**TEXT ZUR ANALYSE:**
----------------
Nun etwas über Tanger. Es ist eine Komposition aus einigen 100 Spitzengassen, womöglich ist‘s noch schlimmer, dabei aber im höchsten Grade interessant (Tanger: ca. 20.000 Einwohner, bedeutendster Hafen Marokkos, im Zustand vernachlässigt). Jedes Haus besteht aus zahlreichen Wohnungen, die wieder aus einem Schaufenster und einem Laden, wenn man es so nennen will, besteht. Aus jedem Fenster wird man von dem Verkäufer belästigt.
Gleich am Thore der Stadt drängt sich ein Führer an den Fremden, der weder durch Güte noch durch Gewalt wieder zu vertreiben ist. Es ist aber gar nicht unvorteilhaft solch einen Menschen mit sich zu nehmen, denn er zeigt alles und macht sich als Dolmetscher nützlich (allerdings sprechen fast alle Menschen hier Englisch).
Ich war in einem recht angenehmen französischen Hotel wo es verhältnismäßig billig war. Leider goß ich ein Glas Rotwein über meine weiße Tropenhose. Auf den Rat einer Frau dort im Hotel habe ich die Hose in kaltes Wasser gelegt, und beinahe ist es dadurch wieder herausgegangen, hoffentlich der Rest bei der nächsten Wäsche.
Ferner war ich in einem maurischen Kaffe, wo es furchtbar teuer war, eine Tasse Kaffee kostet einen Peseten (= 80 Pfg). Es war aber sehr interessant die Musik und das ganze Treiben dort kennen zu lernen.
Die ganze Stadt ist mit einer zum Teil verfallenen, zum Teil aber ganz hübschen Mauer umgeben mit zahlreichen alten Geschützen; zwei gute sollen dabei sein. Die Konsulate stellen gewissermaßenr kleine Festungen in der Stadt dar, es sind übrigens die einzigen hübschen Gebäude der Stadt.
----------------
(Gespeicherte Dateneinträge)
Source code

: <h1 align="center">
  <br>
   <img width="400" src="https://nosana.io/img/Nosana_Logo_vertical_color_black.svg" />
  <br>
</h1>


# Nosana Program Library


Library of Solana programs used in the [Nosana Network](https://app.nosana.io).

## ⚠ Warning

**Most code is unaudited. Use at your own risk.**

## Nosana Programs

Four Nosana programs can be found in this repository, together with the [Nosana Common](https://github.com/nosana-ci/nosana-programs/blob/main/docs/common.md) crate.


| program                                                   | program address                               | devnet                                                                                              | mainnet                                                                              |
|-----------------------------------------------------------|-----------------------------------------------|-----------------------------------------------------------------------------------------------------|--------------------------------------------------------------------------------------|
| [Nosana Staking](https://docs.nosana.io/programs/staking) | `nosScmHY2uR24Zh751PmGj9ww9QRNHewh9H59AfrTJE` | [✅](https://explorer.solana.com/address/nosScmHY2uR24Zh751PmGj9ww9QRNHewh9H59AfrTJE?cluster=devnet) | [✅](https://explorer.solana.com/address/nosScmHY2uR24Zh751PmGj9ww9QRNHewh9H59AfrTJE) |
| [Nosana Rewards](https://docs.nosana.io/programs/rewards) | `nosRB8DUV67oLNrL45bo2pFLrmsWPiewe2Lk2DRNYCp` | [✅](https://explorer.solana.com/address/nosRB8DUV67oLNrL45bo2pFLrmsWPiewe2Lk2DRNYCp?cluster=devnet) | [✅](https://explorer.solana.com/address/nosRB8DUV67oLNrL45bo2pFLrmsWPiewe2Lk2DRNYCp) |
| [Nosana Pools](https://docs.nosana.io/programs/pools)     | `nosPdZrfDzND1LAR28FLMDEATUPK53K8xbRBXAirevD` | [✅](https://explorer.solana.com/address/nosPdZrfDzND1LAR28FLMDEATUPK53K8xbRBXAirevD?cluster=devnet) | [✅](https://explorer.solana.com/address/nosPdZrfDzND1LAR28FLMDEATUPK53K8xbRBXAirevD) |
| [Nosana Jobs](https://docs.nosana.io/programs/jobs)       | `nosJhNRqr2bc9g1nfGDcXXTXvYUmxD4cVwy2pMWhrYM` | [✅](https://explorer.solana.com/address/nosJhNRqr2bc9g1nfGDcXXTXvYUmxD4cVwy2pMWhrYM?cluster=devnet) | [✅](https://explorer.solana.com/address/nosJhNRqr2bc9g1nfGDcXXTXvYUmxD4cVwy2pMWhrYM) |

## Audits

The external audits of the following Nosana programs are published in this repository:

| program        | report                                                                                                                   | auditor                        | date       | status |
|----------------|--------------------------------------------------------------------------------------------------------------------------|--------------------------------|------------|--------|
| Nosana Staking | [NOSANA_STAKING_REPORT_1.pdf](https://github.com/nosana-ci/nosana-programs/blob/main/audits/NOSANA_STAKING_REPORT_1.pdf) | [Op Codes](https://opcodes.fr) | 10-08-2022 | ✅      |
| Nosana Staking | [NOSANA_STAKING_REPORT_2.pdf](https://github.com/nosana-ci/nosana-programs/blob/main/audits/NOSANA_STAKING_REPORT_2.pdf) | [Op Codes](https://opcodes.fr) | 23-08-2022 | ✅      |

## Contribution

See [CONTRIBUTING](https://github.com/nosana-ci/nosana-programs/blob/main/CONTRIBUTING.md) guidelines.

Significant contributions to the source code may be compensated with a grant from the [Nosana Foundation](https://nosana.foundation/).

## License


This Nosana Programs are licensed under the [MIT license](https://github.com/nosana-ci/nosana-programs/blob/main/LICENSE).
----------------
**ZU LÖSENDE AUFGABEN:**
- A) Entnimm dem Text über Tanger wortgetreu die Passage von „Gleich am Thore“ bis einschließlich „kennen zu lernen.“.
- B) Wie viel kostet laut dem Text über Tanger eine Tasse Kaffee im maurischen Lokal?
- C) Setze den Reisebericht über Tanger im Anschluss an seinen letzten Satz fort.
Die Zeilen spielen hierbei keine Rolle.

**ANTWORTEN JE AUFGABE:**
- A)
Gleich am Thore der Stadt drängt sich ein Führer an den Fremden, der weder durch Güte noch durch Gewalt wieder zu vertreiben ist. Es ist aber gar nicht unvorteilhaft solch einen Menschen mit sich zu nehmen, denn er zeigt alles und macht sich als Dolmetscher nützlich (allerdings sprechen fast alle Menschen hier Englisch).
Ich war in einem recht angenehmen französischen Hotel wo es verhältnismäßig billig war. Leider goß ich ein Glas Rotwein über meine weiße Tropenhose. Auf den Rat einer Frau dort im Hotel habe ich die Hose in kaltes Wasser gelegt, und beinahe ist es dadurch wieder herausgegangen, hoffentlich der Rest bei der nächsten Wäsche.
Ferner war ich in einem maurischen Kaffe, wo es furchtbar teuer war, eine Tasse Kaffee kostet einen Peseten (= 80 Pfg). Es war aber sehr interessant die Musik und das ganze Treiben dort kennen zu lernen.

- B) Einen Peseten, also 80 Pfennig.

- C)
Gestern hatten wir Besuch vom deutschen Gesandten und anderen Herrschaften hier an Bord.
Herzlichen Gruß
von Eurem Willi.
Tanger den 27. Juli 1895
a. B. S. M. S. „STOSCH“
Liebe Anna!
Gestern erhielt ich aus Köln einen Brief, der mir Deine Abreise nach Pinneberg mitteilte. – Da dieser Brief die Fortsetzung der vorhergehenden bilden soll, bitte ich Dich ihn auch den Eltern zuzuschicken, sobald Du und die Pinneberger ihn gelesen haben.
Am 23ten, vorigen Dienstag fuhren wir von hier nach den Städten Salir und Rabath, die an dem Flusse Rugi Abu Regreg liegen; wir mussten wegen flachen Wassers ziemlich weit in See ankern; da ferner starke Brandung herrschte, und wir nur zwei Tage dort lagen, kamen wir dort leider nicht an Land, und so konnte ich von dort auch kein Andenken mitnehmen, wie ich es sonst thue.
In unserer Freizeit vor Salir- (Heute: Salé) haben wir viel geangelt und eine Menge junger Haifische gefangen und getötet; sie waren nicht größer wie ein Unterarm, aber richtige Menschenhaie. Ich habe bisher nicht geglaubt, daß es eine solche Anzahl davon geben könne – kaum war die Angel unten, so war auch schon einer (ich) gefangen – aber jetzt verstehe ich es. Sie haben auf dem Rücken zwei große Stachel, die sie gegen die Angriffe anderer Fische vollständig schützen, andererseits besitzen sie eine ganz gewaltige Stärke in ihrem Körper und können, wenn sie ausgewachsen sind, mit ihrem Stachel andere Fische aufspießen. Große Haie haben wir wohl gesehen, aber nicht fangen können.
In allernächster Zeit soll die „MARIE“ hierher kommen und, wie manche behaupten, uns ablösen. Im übrigen laufen über unsere Rückkehr noch viele andere Gerüchte um.
Herzliche Grüße an Dich liebe Anna, die Großeltern u. Eltern sowie alle, die diesen Brief lesen werden. Willi.
Auf Papas Brief will ich das Folgende noch schreiben.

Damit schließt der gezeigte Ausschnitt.